What is the fastest way to read a specific chunk o

2019-08-18 18:09发布

问题:

I have a sensor unit which generates data in large binary files. File sizes can run into several tens of Gigabytes. I need to:

  1. Read the data.
  2. Process it to extract the necessary information that I want.
  3. Display / Visualize the data.

Data in the binary file is formatted as: Single precision float i.e. numpy.float32

I have written the code which is working well. I am now looking to optimize it for time. I observe that it is taking a very large time to read the binary data. The following is what I have right now :

def get_data(n):
'''
Function to get relevant trace data from the data file.
Usage :
    get_data(n)
    where n is integer containing relevant trace number to be read
Return :
    data_array : Python array containing single wavelength data.
''' 
with open(data_file, 'rb') as fid:
    data_array = list(np.fromfile(fid, np.float32)[n*no_of_points_per_trace:(no_of_points_per_trace*(n+1))])
return data_array

This allows me to iterate the value for n and obtain different traces i.e. chunks of data. The variable no_of_points_per_trace contains the number of points in every trace as the name suggests. I am obtaining this from a separate .info file.

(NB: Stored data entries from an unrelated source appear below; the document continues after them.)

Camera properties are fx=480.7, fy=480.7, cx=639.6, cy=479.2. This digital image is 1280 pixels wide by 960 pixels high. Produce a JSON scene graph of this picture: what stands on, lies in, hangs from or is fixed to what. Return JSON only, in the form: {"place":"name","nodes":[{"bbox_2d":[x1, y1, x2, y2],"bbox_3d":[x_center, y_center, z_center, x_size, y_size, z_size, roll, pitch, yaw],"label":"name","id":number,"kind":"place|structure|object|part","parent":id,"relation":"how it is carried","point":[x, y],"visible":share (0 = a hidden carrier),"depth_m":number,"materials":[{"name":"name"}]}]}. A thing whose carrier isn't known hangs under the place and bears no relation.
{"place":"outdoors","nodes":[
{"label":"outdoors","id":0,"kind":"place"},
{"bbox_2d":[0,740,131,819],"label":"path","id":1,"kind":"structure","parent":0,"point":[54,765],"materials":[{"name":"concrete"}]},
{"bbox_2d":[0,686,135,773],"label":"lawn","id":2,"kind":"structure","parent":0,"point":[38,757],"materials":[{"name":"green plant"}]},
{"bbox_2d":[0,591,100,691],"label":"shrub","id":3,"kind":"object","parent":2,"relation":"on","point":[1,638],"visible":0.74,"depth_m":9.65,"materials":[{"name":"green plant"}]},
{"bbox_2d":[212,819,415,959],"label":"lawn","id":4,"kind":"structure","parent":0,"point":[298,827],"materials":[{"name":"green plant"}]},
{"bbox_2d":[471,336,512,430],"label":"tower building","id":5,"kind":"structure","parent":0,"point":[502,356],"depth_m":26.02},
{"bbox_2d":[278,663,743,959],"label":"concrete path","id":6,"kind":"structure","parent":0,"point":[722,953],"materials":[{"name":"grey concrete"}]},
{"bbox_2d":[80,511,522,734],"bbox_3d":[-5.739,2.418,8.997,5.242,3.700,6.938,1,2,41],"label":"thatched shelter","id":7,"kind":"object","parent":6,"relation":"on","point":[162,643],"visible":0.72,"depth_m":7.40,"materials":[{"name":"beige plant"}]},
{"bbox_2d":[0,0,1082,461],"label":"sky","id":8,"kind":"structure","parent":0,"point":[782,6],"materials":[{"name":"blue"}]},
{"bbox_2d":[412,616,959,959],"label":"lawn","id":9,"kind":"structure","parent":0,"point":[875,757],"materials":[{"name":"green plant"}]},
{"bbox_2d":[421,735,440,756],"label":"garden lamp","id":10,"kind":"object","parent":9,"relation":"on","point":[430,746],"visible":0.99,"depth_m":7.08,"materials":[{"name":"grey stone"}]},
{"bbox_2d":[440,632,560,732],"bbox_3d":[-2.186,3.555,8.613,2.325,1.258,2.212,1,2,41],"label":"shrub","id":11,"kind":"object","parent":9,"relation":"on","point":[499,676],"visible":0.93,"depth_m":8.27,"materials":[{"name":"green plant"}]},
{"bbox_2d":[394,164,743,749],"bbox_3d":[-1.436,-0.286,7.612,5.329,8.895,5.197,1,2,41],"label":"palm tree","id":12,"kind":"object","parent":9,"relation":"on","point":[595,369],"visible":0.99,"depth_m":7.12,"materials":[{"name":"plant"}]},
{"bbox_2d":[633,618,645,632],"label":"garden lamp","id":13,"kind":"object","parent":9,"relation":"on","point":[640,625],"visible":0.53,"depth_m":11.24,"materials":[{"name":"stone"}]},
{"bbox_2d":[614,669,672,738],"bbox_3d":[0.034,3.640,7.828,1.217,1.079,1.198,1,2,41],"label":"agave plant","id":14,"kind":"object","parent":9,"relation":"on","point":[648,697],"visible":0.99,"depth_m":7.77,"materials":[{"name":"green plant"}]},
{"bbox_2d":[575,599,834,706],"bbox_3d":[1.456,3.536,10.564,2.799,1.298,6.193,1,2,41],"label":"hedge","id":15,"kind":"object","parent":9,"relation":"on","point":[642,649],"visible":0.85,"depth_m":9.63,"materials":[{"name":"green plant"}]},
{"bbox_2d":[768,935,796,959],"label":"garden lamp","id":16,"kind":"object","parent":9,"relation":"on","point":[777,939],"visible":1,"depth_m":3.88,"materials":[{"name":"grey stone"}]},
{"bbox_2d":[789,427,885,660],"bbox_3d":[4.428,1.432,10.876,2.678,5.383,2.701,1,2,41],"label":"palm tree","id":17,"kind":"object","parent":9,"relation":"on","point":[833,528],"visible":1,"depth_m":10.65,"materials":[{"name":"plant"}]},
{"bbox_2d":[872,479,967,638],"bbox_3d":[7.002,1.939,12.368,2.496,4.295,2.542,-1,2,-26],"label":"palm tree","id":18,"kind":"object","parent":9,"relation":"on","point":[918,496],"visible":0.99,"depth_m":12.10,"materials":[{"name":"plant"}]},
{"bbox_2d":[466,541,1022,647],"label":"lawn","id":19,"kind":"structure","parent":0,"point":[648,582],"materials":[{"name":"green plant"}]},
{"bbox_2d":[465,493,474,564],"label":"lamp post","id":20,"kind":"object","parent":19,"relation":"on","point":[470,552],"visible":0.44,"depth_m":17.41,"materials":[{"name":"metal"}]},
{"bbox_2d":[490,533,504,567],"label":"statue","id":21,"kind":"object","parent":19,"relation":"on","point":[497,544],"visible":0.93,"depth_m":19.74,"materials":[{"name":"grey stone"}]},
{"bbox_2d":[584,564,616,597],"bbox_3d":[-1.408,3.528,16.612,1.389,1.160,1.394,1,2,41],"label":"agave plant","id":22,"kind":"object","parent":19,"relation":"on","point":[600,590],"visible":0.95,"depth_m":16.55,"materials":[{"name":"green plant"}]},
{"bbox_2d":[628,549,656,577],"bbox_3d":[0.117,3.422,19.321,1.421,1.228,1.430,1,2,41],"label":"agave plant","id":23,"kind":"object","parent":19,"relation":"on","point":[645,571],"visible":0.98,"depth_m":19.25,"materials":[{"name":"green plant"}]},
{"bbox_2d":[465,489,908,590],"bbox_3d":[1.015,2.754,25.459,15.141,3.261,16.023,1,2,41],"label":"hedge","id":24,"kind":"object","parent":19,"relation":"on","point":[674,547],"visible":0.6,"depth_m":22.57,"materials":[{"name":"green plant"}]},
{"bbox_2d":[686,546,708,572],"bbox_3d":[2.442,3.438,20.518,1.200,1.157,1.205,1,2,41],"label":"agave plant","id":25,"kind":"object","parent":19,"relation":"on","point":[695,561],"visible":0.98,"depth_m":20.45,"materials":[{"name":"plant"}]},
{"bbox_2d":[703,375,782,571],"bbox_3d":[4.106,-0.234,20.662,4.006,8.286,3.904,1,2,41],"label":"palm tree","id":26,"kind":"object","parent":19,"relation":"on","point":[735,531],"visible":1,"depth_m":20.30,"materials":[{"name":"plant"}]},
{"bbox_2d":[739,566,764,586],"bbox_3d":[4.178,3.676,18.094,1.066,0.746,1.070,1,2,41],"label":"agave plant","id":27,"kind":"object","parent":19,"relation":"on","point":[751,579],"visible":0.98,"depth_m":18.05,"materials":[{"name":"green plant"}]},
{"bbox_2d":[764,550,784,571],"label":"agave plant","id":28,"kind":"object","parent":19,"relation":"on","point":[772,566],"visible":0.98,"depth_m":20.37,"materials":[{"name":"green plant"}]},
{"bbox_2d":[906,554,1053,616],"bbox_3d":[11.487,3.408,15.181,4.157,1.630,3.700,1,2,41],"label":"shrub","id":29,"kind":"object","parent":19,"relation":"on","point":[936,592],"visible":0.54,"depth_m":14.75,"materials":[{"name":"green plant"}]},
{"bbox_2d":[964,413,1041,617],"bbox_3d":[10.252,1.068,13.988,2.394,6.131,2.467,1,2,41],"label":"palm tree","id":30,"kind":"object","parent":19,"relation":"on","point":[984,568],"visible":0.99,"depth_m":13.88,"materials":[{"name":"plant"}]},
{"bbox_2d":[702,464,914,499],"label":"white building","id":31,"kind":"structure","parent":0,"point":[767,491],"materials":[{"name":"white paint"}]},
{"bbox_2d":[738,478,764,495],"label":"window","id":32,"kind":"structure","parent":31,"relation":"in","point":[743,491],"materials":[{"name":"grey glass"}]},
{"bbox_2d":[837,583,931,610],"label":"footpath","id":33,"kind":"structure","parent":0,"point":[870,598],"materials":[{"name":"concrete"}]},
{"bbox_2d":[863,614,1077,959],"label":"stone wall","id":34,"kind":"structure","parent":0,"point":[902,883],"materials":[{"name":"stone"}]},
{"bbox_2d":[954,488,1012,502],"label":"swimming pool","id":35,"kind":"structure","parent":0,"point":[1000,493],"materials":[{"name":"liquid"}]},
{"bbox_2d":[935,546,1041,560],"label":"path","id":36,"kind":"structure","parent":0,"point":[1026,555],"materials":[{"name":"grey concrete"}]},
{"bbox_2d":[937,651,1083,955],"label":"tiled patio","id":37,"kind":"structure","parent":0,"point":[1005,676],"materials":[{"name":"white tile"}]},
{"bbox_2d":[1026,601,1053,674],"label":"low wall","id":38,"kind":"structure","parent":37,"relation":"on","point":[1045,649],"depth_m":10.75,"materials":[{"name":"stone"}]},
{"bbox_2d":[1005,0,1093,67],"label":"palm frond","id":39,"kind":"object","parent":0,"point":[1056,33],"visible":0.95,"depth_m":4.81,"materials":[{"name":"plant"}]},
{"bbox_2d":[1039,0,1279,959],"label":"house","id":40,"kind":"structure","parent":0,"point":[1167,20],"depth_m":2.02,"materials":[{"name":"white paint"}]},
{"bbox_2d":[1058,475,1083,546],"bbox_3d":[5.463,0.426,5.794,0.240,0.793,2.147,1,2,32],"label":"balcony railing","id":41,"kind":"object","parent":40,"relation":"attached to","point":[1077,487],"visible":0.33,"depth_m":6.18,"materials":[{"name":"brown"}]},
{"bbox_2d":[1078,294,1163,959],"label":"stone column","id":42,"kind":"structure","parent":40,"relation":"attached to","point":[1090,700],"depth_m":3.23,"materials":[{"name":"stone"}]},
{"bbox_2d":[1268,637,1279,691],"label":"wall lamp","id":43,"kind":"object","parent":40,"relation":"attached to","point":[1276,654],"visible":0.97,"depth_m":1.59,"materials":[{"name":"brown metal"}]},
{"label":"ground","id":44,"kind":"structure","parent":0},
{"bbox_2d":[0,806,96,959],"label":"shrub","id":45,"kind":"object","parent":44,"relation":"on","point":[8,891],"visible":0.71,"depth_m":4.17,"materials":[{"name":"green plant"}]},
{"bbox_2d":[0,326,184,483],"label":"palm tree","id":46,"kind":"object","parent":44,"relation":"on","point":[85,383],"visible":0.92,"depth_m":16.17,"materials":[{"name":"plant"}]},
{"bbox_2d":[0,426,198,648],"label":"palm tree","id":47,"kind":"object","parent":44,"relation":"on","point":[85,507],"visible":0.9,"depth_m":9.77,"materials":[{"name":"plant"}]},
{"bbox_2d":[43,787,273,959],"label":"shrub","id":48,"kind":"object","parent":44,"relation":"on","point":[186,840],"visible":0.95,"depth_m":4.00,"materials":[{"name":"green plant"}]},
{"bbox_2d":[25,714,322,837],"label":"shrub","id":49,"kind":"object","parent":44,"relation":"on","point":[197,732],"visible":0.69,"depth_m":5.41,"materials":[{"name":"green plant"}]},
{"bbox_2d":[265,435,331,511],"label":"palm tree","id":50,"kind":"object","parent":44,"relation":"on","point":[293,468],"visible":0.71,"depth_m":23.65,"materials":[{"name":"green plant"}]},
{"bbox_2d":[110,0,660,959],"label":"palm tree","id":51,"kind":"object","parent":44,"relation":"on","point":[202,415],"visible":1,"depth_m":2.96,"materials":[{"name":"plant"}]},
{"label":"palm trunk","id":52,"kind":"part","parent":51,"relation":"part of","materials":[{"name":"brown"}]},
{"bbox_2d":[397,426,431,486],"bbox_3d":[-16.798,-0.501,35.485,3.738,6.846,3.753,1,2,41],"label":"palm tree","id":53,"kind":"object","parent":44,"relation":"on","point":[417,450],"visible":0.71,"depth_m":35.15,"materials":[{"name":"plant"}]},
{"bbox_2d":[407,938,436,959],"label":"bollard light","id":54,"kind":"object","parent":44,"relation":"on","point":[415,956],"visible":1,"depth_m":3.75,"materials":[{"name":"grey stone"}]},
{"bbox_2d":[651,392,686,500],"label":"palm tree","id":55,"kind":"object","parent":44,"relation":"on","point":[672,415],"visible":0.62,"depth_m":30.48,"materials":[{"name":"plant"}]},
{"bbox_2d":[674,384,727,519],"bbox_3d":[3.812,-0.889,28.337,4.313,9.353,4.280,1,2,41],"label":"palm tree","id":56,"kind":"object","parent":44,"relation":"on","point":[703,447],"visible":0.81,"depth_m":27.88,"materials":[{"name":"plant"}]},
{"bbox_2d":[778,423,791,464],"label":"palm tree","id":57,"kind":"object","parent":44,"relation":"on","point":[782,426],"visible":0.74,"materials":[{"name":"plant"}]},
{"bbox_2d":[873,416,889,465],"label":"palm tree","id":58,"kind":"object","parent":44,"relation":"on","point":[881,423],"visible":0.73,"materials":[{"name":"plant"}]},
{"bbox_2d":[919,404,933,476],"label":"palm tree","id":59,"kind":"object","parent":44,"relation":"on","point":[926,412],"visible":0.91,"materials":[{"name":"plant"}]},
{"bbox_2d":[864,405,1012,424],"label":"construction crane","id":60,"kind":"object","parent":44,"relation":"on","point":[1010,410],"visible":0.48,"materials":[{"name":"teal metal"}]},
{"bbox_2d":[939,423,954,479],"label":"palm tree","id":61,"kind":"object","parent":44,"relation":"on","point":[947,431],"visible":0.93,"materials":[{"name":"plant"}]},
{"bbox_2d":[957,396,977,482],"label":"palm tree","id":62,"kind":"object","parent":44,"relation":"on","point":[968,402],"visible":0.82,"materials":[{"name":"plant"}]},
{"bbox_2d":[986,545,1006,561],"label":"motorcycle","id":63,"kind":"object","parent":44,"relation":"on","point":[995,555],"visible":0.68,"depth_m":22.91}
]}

Is there an optimal way to do this?

回答1:

Right now you are reading the whole file into memory when you do np.fromfile(fid, np.float32). If that fits and you want to access a significant number of traces (if you're calling your function with lots of different values for n), your only big speedup is to avoid reading it multiple times. So perhaps you might want to read the whole file and then have your function just index into that:

# just once:
with open(data_file, 'rb') as fid:
    alldata = list(np.fromfile(fid, np.float32)

# then use this function
def get_data(alldata, n):
    return alldata[n*no_of_points_per_trace:(no_of_points_per_trace*(n+1))])

Now, if you find yourself needing only one or two traces from the big file, you can seek into it and just read the part you want:

def get_data(n):
    dtype = np.float32
    with open(data_file, 'rb') as fid:
        fid.seek(dtype().itemsize*no_of_points_per_trace*n)
        data_array = np.fromfile(fid, dtype, count=no_of_points_per_trace)
    return data_array

You will notice I have skipped converting to list. This is a slow step and probably not required for your workflow.